**Exercise goal**. Retype the forum discussion about multibyte file names in Intel Fortran word for word, in full.

It's confusing, but I hope you understand the problem.

0 Kudos
andrew_4619
Honored Contributor III
2,537 Views

I understand the problem however what you are describing is not a bug to be fixed. You are asking for an extension to Intel Fortran to work natively work with multibyte characters. The example you picked is but just one aspect of this there are many others.

0 Kudos
ivfjp
Novice
2,434 Views

It seems difficult for English-speaking people to understand the problem of multibyte characters in East Asia.
Even among the more knowledgeable people who answered here, many of them thought it was a problem with advanced string processing.

The problem this time is a bug in inquire(1,name=xxx). It occurred in 2015.
A bug in the open statement also occurred at the same time. We considered various countermeasures, but in the end, the bug in the open statement was finally fixed in 2023.

I also reported the issue with inquire at the same time, but it turned out that the Japanese agency had not escalated the issue to Intel.
If the agency had escalated the issue to Intel, I think it would have been fixed at the same time as the OPEN statement.

The problem with inquire is a simple matter of ``confusing the number of characters and the number of bytes.'' Out of string buffer.

It's Fortran I don't intend to use it for advanced string processing.
Unlike the OPEN statement, I think it is possible to avoid this in practical terms by changing inquire(1,name=xxx) to remember the file name by itself.

I would like Intel developers to be aware of the problem.

**Material provided**.
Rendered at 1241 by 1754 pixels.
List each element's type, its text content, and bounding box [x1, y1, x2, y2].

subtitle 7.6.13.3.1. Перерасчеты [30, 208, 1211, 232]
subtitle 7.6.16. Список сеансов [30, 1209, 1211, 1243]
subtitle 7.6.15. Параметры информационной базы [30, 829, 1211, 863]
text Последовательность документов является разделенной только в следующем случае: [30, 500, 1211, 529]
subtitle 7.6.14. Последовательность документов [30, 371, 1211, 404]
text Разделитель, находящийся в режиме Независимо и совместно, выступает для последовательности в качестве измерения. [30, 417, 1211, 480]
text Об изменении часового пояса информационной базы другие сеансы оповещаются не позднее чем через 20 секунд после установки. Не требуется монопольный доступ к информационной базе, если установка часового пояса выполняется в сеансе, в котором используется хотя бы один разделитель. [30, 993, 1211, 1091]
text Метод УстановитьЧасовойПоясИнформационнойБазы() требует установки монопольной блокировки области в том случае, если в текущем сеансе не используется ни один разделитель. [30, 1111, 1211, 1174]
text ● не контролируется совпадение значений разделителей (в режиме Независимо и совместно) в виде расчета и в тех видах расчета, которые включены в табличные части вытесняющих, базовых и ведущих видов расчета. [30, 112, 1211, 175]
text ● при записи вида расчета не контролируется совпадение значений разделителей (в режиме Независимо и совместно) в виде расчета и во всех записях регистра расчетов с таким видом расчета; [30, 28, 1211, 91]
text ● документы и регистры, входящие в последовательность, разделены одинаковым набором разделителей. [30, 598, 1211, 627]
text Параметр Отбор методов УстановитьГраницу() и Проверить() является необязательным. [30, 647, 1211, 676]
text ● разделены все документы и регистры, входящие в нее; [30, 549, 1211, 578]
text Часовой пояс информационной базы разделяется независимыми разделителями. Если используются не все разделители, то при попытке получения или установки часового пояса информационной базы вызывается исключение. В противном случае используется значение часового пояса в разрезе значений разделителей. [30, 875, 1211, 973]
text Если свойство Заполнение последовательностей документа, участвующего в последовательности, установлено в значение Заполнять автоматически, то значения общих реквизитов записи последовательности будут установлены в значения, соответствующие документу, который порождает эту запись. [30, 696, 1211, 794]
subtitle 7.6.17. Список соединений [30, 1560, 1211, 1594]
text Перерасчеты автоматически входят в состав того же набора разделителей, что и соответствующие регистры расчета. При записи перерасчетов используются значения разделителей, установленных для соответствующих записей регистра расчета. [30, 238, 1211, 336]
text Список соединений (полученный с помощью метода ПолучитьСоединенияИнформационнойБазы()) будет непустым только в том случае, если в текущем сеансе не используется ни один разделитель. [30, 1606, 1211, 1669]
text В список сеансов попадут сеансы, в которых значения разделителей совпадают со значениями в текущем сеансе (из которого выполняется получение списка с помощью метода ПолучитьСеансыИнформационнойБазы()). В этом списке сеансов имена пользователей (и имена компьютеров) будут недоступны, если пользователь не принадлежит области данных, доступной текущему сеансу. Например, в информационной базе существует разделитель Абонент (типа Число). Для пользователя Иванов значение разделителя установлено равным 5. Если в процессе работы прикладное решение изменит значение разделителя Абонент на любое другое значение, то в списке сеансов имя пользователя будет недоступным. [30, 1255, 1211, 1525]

**Expected answer**.
It's confusing, but I hope you understand the problem.

0 Kudos
andrew_4619
Honored Contributor III
2,537 Views

I understand the problem however what you are describing is not a bug to be fixed. You are asking for an extension to Intel Fortran to work natively work with multibyte characters. The example you picked is but just one aspect of this there are many others.

0 Kudos
ivfjp
Novice
2,434 Views

It seems difficult for English-speaking people to understand the problem of multibyte characters in East Asia.
Even among the more knowledgeable people who answered here, many of them thought it was a problem with advanced string processing.

The problem this time is a bug in inquire(1,name=xxx). It occurred in 2015.
A bug in the open statement also occurred at the same time. We considered various countermeasures, but in the end, the bug in the open statement was finally fixed in 2023.

I also reported the issue with inquire at the same time, but it turned out that the Japanese agency had not escalated the issue to Intel.
If the agency had escalated the issue to Intel, I think it would have been fixed at the same time as the OPEN statement.

The problem with inquire is a simple matter of ``confusing the number of characters and the number of bytes.'' Out of string buffer.

It's Fortran I don't intend to use it for advanced string processing.
Unlike the OPEN statement, I think it is possible to avoid this in practical terms by changing inquire(1,name=xxx) to remember the file name by itself.

I would like Intel developers to be aware of the problem.